Единственное, что делает Лондон выносимым, — это парки. Даже в январе они живые. Полно птиц, собак, детей. Народ стрекочет велосипедами, уничтожает сэндвичи. Диккенс бы сказал — уплетает. Он не нравится мне все больше, но я терплю. Давным-давно следовало бы купить что-нибудь вменяемое — умный детектив фунтов за пятнадцать, англичане делают отличные детективы и отличный сыр. Больше у них ничего хорошего нету. Но я загадал — дочитать эту чертову переписку до конца, продраться сквозь несносную похвальбу, сквозь все причитания о международном авторском праве и покойной Мэри. Диккенс — это моя клятва. Я даже по улицам таскаю его с собой. Если выдержу — значит, все получится как надо. Значит, его не заберут. И мой мальчик достанется мне.

По-честному, я видел его всего раза три — и не очень хорошо запомнил, потому что ужасно волновался. Мальчик и мальчик — трех с небольшим лет. Худенький. С некрасивой громадной головой — в каких-то странных шишках, точно его колотили. Грудного я, честно говоря, побоялся. Я и этого-то боялся, но все-таки три с половиной года. Забуду покормить — сам, наверное, справится. Буду оставлять побольше хлеба, конфет — так, чтобы легко дотянуться. А ножницы, наоборот, убрать. И ножи. Все. У меня холодеют и мокнут ладони, когда я представляю себе, как он обрежется. Обольется кипятком. Упадет с лестницы. Нет, еще хуже: я возьму его на руки, споткнусь — и упаду сверху, всей тушей. Я физически чувствую хруст переломанных маленьких костей, болтается запрокинутая голова, скорая — нет, скорую не дождешься, пробки, я бегу в больницу сам, чувствуя, как бухает в груди нетренированное сердце. Дверь, дверь, приемный покой. Поздно, конечно. Умер. Умер.
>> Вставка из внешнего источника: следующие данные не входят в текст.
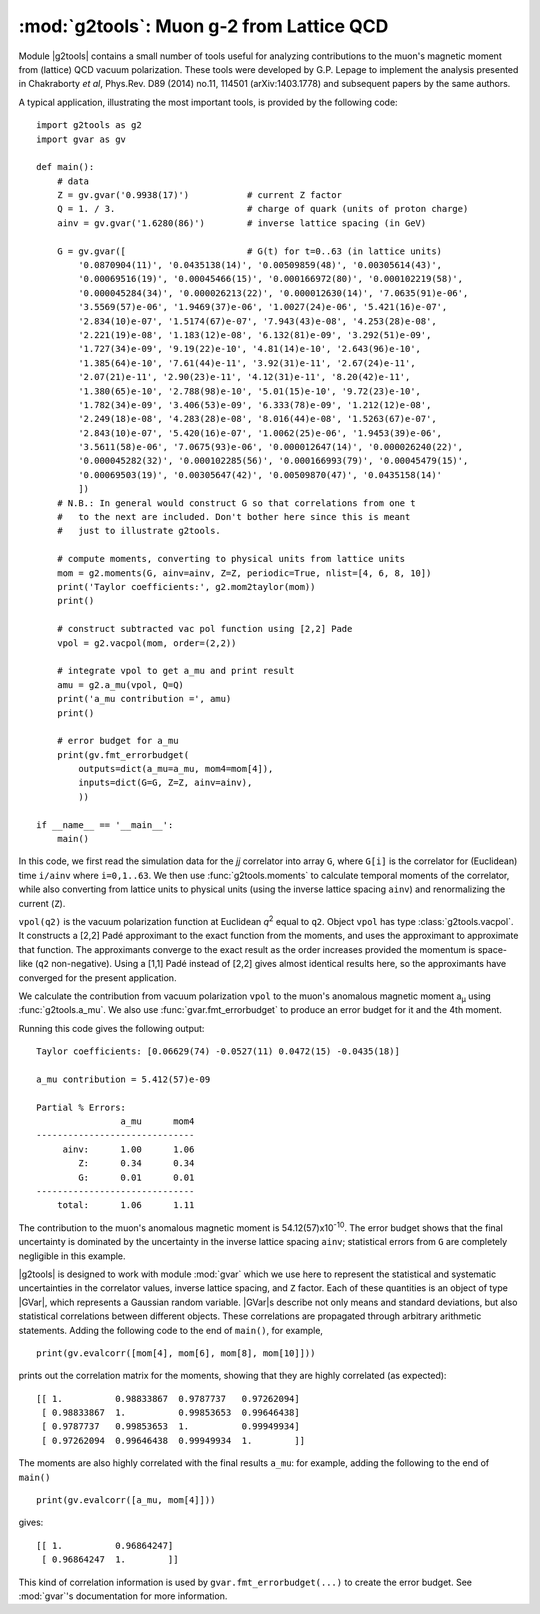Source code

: :mod:`g2tools`: Muon g-2 from Lattice QCD
===============================================

.. |g2tools| replace:: :mod:`g2tools`

.. |GVar| replace:: :class:`gvar.GVar`

Module |g2tools| contains a small number of tools useful for analyzing
contributions to the muon's magnetic moment from (lattice) QCD vacuum
polarization. These tools were developed by G.P. Lepage to implement the
analysis presented in Chakraborty *et al*, Phys.Rev. D89 (2014) no.11, 114501
(arXiv:1403.1778) and subsequent papers by the same authors.

A typical application, illustrating the most important tools, is
provided by the following code::

    import g2tools as g2
    import gvar as gv

    def main():
        # data
        Z = gv.gvar('0.9938(17)')           # current Z factor
        Q = 1. / 3.                         # charge of quark (units of proton charge)
        ainv = gv.gvar('1.6280(86)')        # inverse lattice spacing (in GeV)

        G = gv.gvar([                       # G(t) for t=0..63 (in lattice units)
            '0.0870904(11)', '0.0435138(14)', '0.00509859(48)', '0.00305614(43)',
            '0.00069516(19)', '0.00045466(15)', '0.000166972(80)', '0.000102219(58)',
            '0.000045284(34)', '0.000026213(22)', '0.000012630(14)', '7.0635(91)e-06',
            '3.5569(57)e-06', '1.9469(37)e-06', '1.0027(24)e-06', '5.421(16)e-07',
            '2.834(10)e-07', '1.5174(67)e-07', '7.943(43)e-08', '4.253(28)e-08',
            '2.221(19)e-08', '1.183(12)e-08', '6.132(81)e-09', '3.292(51)e-09',
            '1.727(34)e-09', '9.19(22)e-10', '4.81(14)e-10', '2.643(96)e-10',
            '1.385(64)e-10', '7.61(44)e-11', '3.92(31)e-11', '2.67(24)e-11',
            '2.07(21)e-11', '2.90(23)e-11', '4.12(31)e-11', '8.20(42)e-11',
            '1.380(65)e-10', '2.788(98)e-10', '5.01(15)e-10', '9.72(23)e-10',
            '1.782(34)e-09', '3.406(53)e-09', '6.333(78)e-09', '1.212(12)e-08',
            '2.249(18)e-08', '4.283(28)e-08', '8.016(44)e-08', '1.5263(67)e-07',
            '2.843(10)e-07', '5.420(16)e-07', '1.0062(25)e-06', '1.9453(39)e-06',
            '3.5611(58)e-06', '7.0675(93)e-06', '0.000012647(14)', '0.000026240(22)',
            '0.000045282(32)', '0.000102285(56)', '0.000166993(79)', '0.00045479(15)',
            '0.00069503(19)', '0.00305647(42)', '0.00509870(47)', '0.0435158(14)'
            ])
        # N.B.: In general would construct G so that correlations from one t
        #   to the next are included. Don't bother here since this is meant
        #   just to illustrate g2tools.

        # compute moments, converting to physical units from lattice units
        mom = g2.moments(G, ainv=ainv, Z=Z, periodic=True, nlist=[4, 6, 8, 10])
        print('Taylor coefficients:', g2.mom2taylor(mom))
        print()

        # construct subtracted vac pol function using [2,2] Pade
        vpol = g2.vacpol(mom, order=(2,2))

        # integrate vpol to get a_mu and print result
        amu = g2.a_mu(vpol, Q=Q)
        print('a_mu contribution =', amu)
        print()

        # error budget for a_mu
        print(gv.fmt_errorbudget(
            outputs=dict(a_mu=a_mu, mom4=mom[4]),
            inputs=dict(G=G, Z=Z, ainv=ainv),
            ))

    if __name__ == '__main__':
        main()

In this code, we first read the simulation data for the *jj* correlator into
array ``G``, where ``G[i]`` is the correlator for (Euclidean) time  ``i/ainv``
where ``i=0,1..63``. We then use :func:`g2tools.moments` to calculate
temporal moments of the correlator, while also converting from lattice units
to physical units (using the inverse lattice spacing ``ainv``)  and
renormalizing the current (``Z``).

``vpol(q2)`` is the vacuum polarization function at Euclidean *q*\ :sup:`2`
equal to ``q2``. Object ``vpol`` has type :class:`g2tools.vacpol`. It
constructs a  [2,2] Padé approximant to the exact function from the moments,
and uses the approximant to  approximate that function.
The approximants converge to the exact result as the order
increases provided the momentum is space-like (``q2`` non-negative).
Using a [1,1] Padé instead of [2,2] gives almost identical results here, so the
approximants have converged for the present application.

We calculate the contribution from vacuum polarization ``vpol``
to the muon's anomalous magnetic moment a\ :sub:`µ` using
:func:`g2tools.a_mu`. We also use :func:`gvar.fmt_errorbudget`
to produce an error budget for it and the 4th moment.

Running this code gives the following output::

    Taylor coefficients: [0.06629(74) -0.0527(11) 0.0472(15) -0.0435(18)]

    a_mu contribution = 5.412(57)e-09

    Partial % Errors:
                    a_mu      mom4
    ------------------------------
         ainv:      1.00      1.06
            Z:      0.34      0.34
            G:      0.01      0.01
    ------------------------------
        total:      1.06      1.11

The contribution to the muon's anomalous magnetic moment is
54.12(57)x10\ :sup:`-10`. The error budget shows that the final
uncertainty is dominated by the uncertainty in the inverse
lattice spacing ``ainv``; statistical errors from ``G`` are
completely negligible in this example.

|g2tools| is designed to work with module :mod:`gvar` which we use here
to represent the statistical and systematic uncertainties in
the correlator values, inverse lattice spacing, and ``Z`` factor. Each of these
quantities is an object of type |GVar|, which represents
a Gaussian random variable. |GVar|\s describe not only
means and standard deviations, but also statistical correlations between
different objects. These correlations are propagated through arbitrary
arithmetic statements. Adding the following code to the end of ``main()``,
for example, ::

    print(gv.evalcorr([mom[4], mom[6], mom[8], mom[10]]))

prints out the correlation matrix for the moments, showing that they
are highly correlated (as expected)::

    [[ 1.          0.98833867  0.9787737   0.97262094]
     [ 0.98833867  1.          0.99853653  0.99646438]
     [ 0.9787737   0.99853653  1.          0.99949934]
     [ 0.97262094  0.99646438  0.99949934  1.        ]]

The moments are also highly correlated with the final results ``a_mu``: for
example, adding the following to the end of ``main()`` ::

    print(gv.evalcorr([a_mu, mom[4]]))

gives::

    [[ 1.          0.96864247]
     [ 0.96864247  1.        ]]

This kind of correlation information is used by ``gvar.fmt_errorbudget(...)``
to create the error budget. See :mod:`gvar`'s documentation
for more information.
Я останавливаюсь, и меня рвет — белой, густой, горькой пеной, как будто я бешеный. Прямо на улице, в центре Лондона. Двенадцатого января. Шарахаются во все стороны прохожие. В глазах у многих боязливое и брезгливое уважение. Это надо же так нажраться в середине дня! Я ищу по карманам платок, потом вырываю страницу из Диккенса и вытираю липкий рот. У меня еще есть надежда. Через два дня я позвоню, и мне скажут, что мальчика забрали другие, нормальные, хорошие, взрослые люди. Которые знают, что делать. Которые знают как. Пусть мне так скажут, господи! Пусть. А еще лучше — я сам не позвоню. Спрячусь, сменю фамилию. Уеду. Квартиру можно продать.

В конце концов, я еще не брал на себя никаких обязательств!

* * *

Вечером в отель пришел кот. Толстый, круглый, с толстым круглым хвостом. Встал на задние лапы, сунул морду в стеклянную дверь, беззвучно мякнул. Вроде постучался. Полячка заахала, засуетилась, побежала открывать — словно кот был долгожданный клиент, выкупивший весь отель на полжизни вперед. Негра бы так не бросилась. Я видел ее пять раз. И ни разу не заговорил. Полячка извлекла из-под стойки пакет с кошачьим кормом, миску. Кот ждал с достоинством, которое и не надеешься встретить в человеке. Потом подошел к миске и деликатно захрустел. Вот, сказала полячка. Невероятно умный. Здесь десять отелей, представляете? Он обходит все. Каждый день? — не поверил я. Нет, засмеялась полячка. Не каждый. У нас он бывает только по средам и пятницам.